** Dataset records follows **
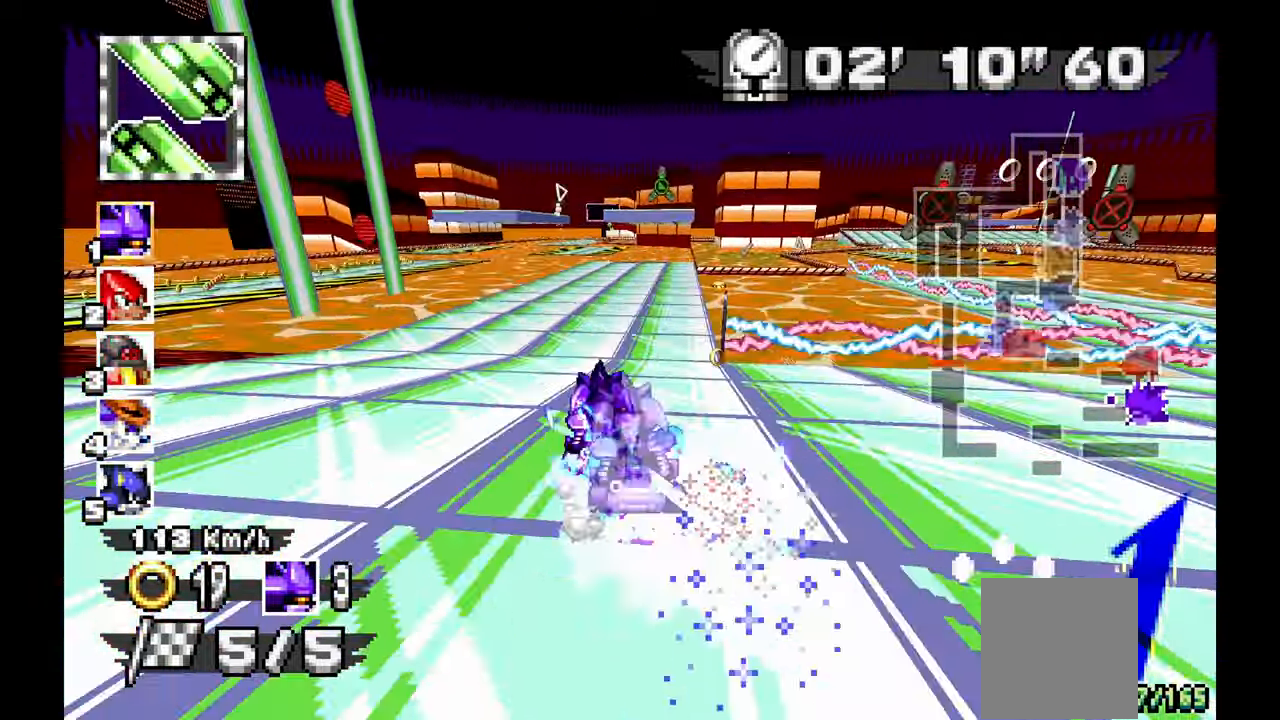
Gameplay with a controller (Xbox layout); each line is a JSON object with the inputs held at the frame after it. "events" lists button and stick changes between this image and that frame as [ms after this image, input, new state], when the widget could be followed in between. Not read: DPAD_DOWN HOME L1 L2 L3 R2 R3 SELECT START.
{"buttons": ["A"], "left_stick": "center", "events": [[100, "left_stick", "center"], [267, "left_stick", "right"], [500, "left_stick", "center"]]}
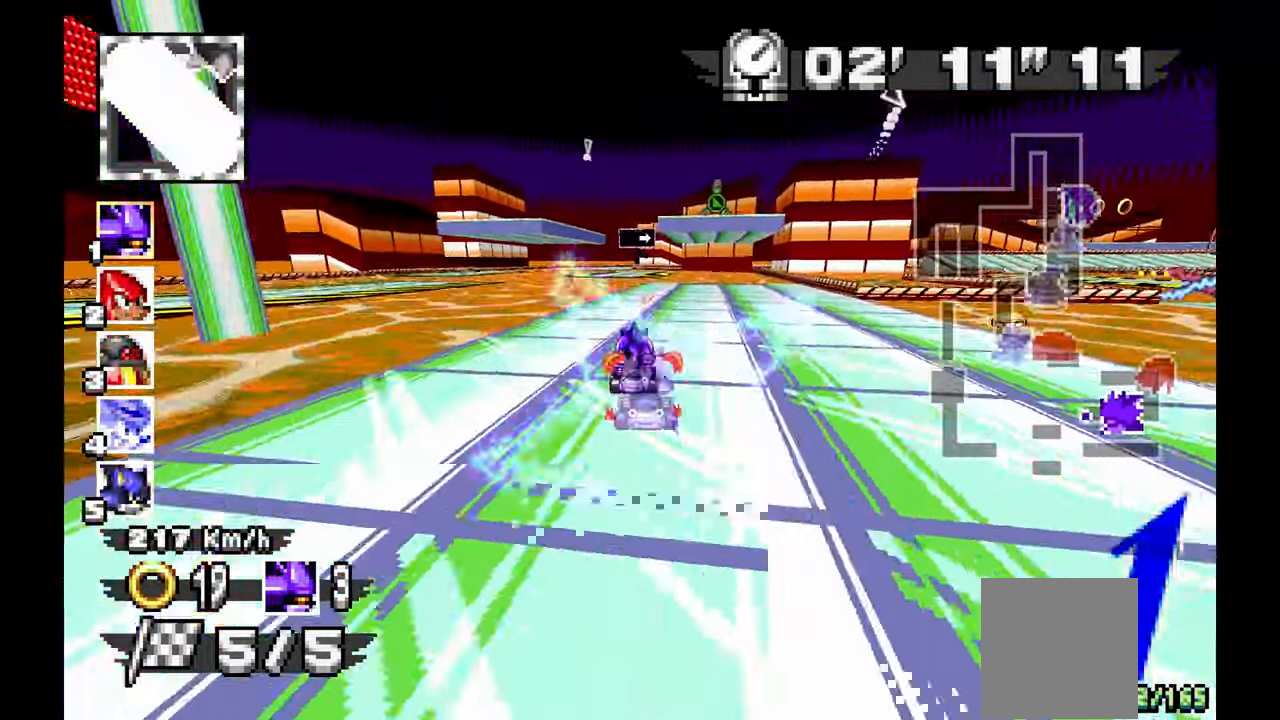
{"buttons": ["A"], "left_stick": "left", "events": [[217, "left_stick", "down"], [367, "left_stick", "center"], [450, "left_stick", "left"]]}
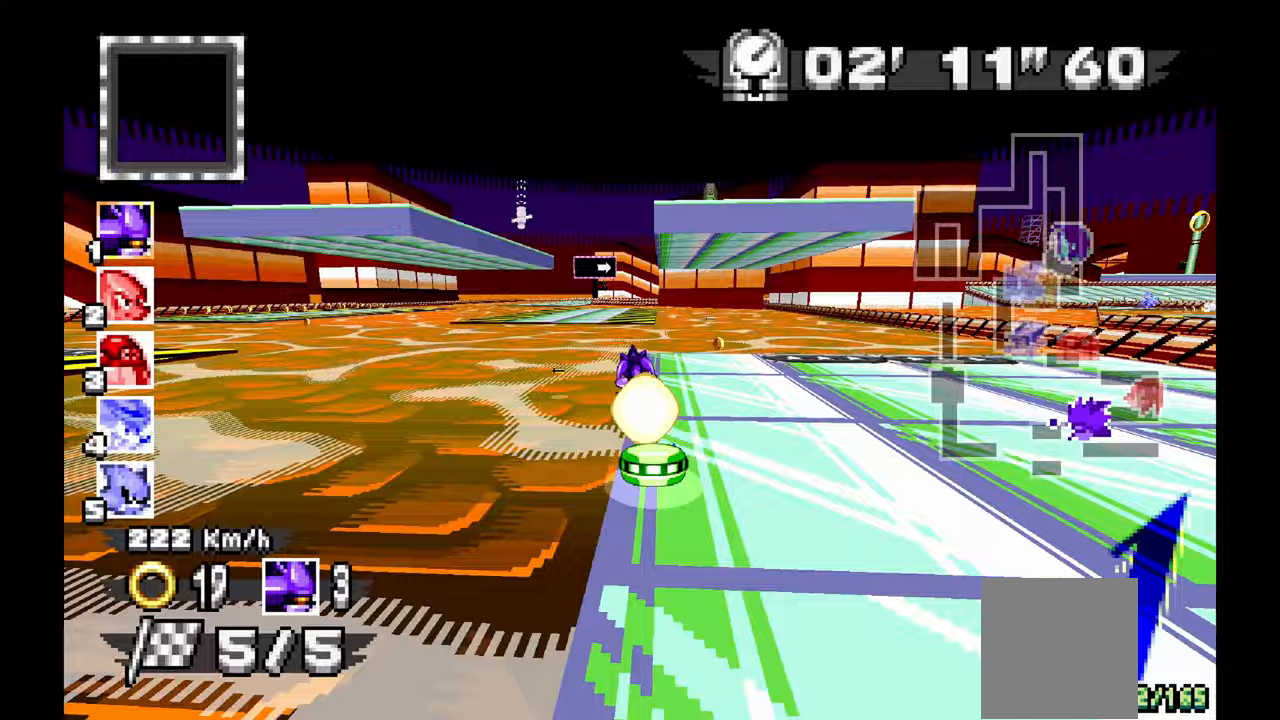
{"buttons": ["A"], "left_stick": "center", "events": [[500, "left_stick", "center"]]}
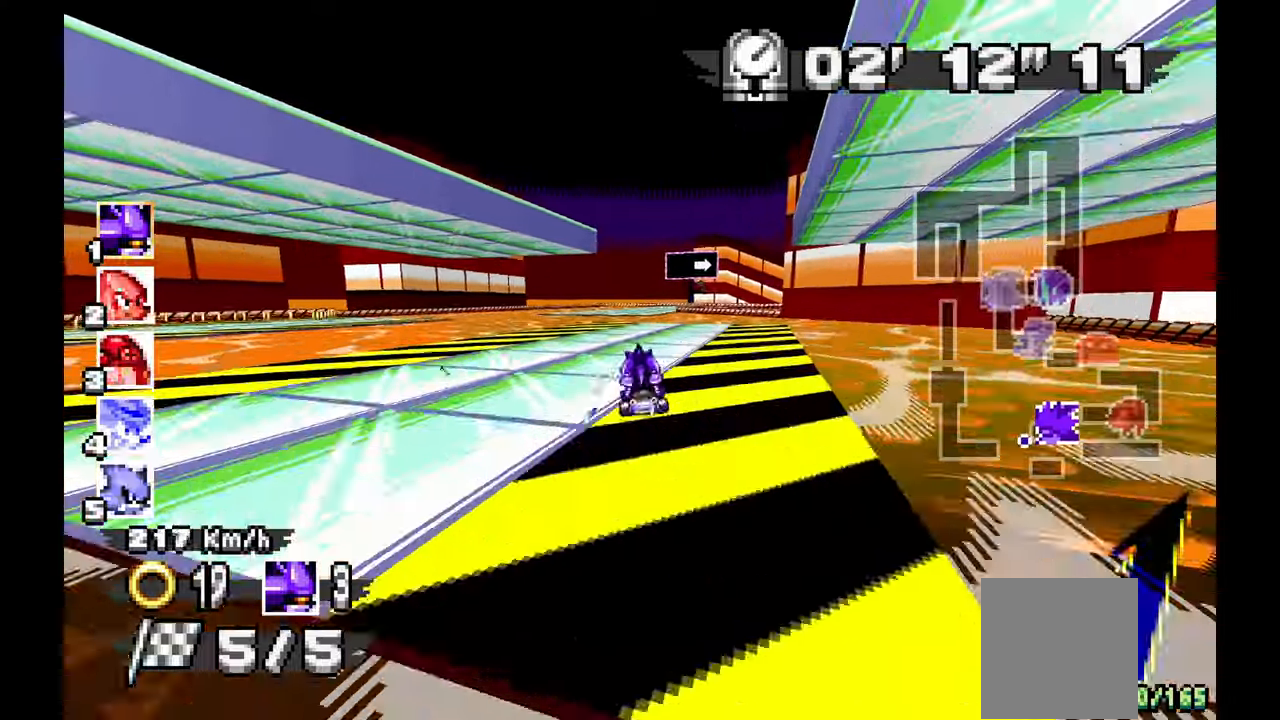
{"buttons": ["A"], "left_stick": "center", "events": [[250, "left_stick", "left"], [367, "left_stick", "center"]]}
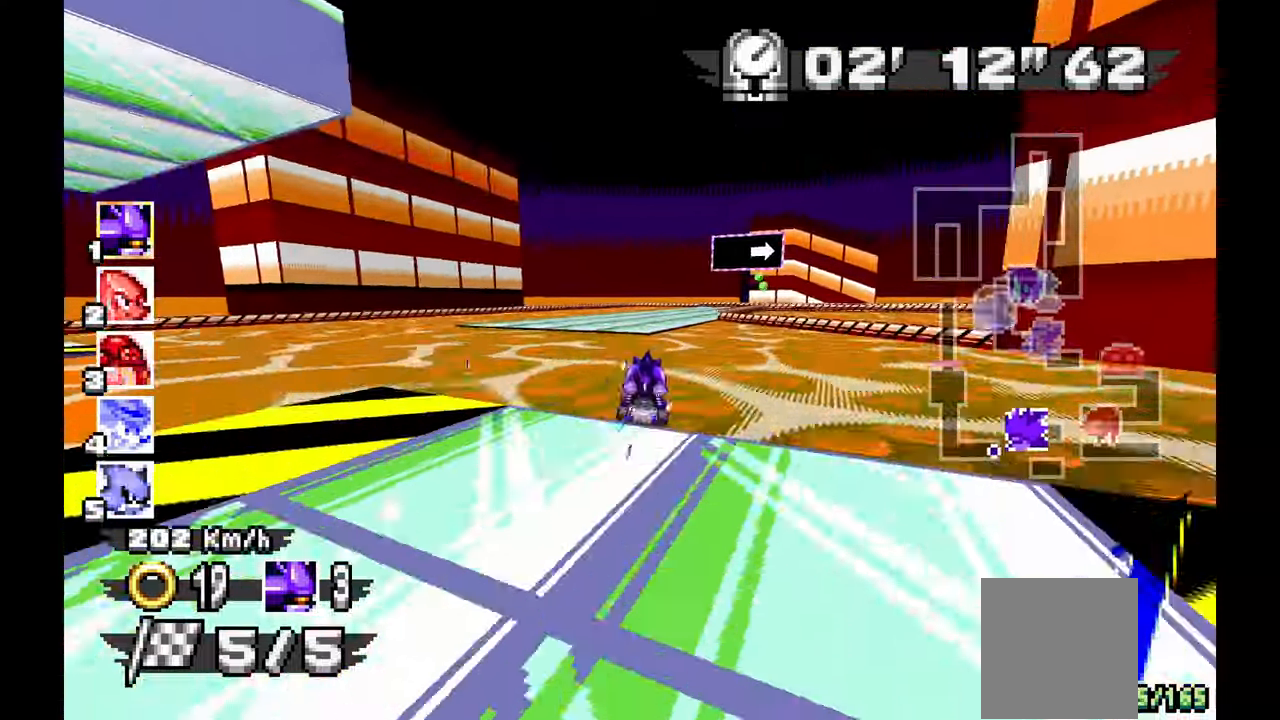
{"buttons": ["A"], "left_stick": "right", "events": [[33, "left_stick", "up-left"], [150, "left_stick", "right"]]}
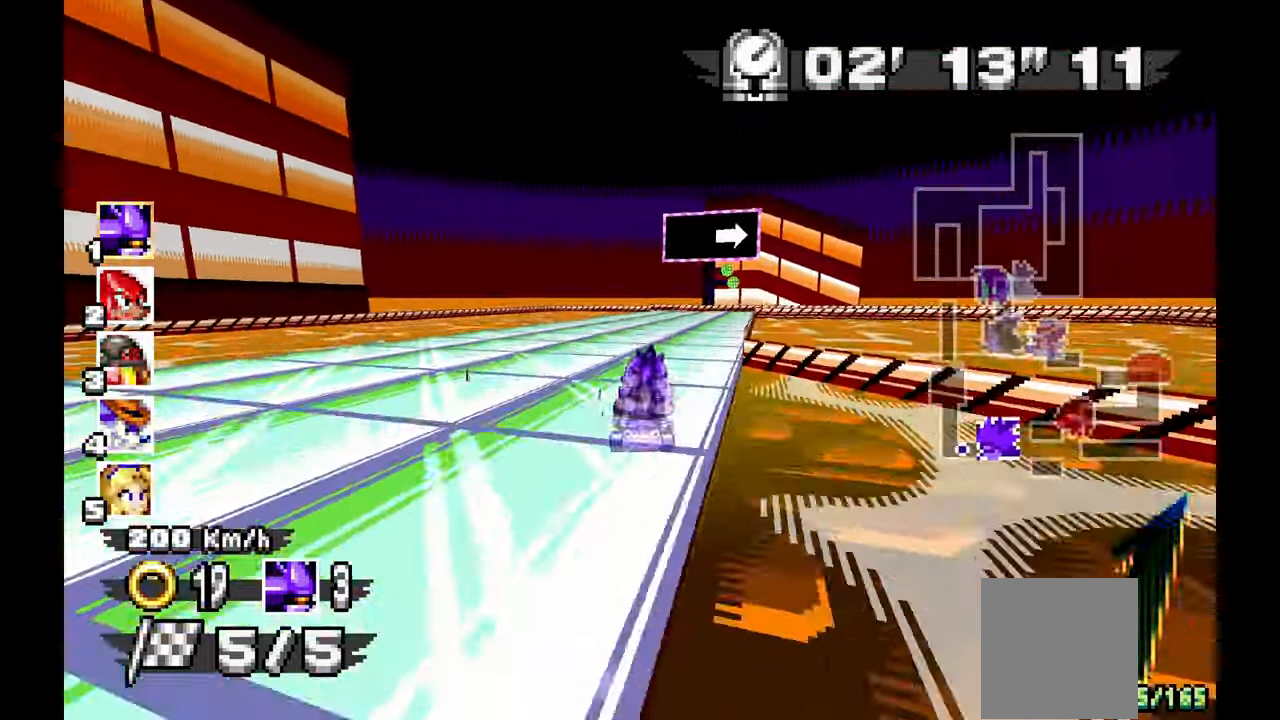
{"buttons": ["R1"], "left_stick": "right", "events": [[133, "A", "up"], [283, "R1", "down"]]}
** End of Dataset records **
## Task
What lines in the entries above include the string "center"? Return each one.

## Output below
{"buttons": ["A"], "left_stick": "center", "events": [[100, "left_stick", "center"], [267, "left_stick", "right"], [500, "left_stick", "center"]]}
{"buttons": ["A"], "left_stick": "left", "events": [[217, "left_stick", "down"], [367, "left_stick", "center"], [450, "left_stick", "left"]]}
{"buttons": ["A"], "left_stick": "center", "events": [[500, "left_stick", "center"]]}
{"buttons": ["A"], "left_stick": "center", "events": [[250, "left_stick", "left"], [367, "left_stick", "center"]]}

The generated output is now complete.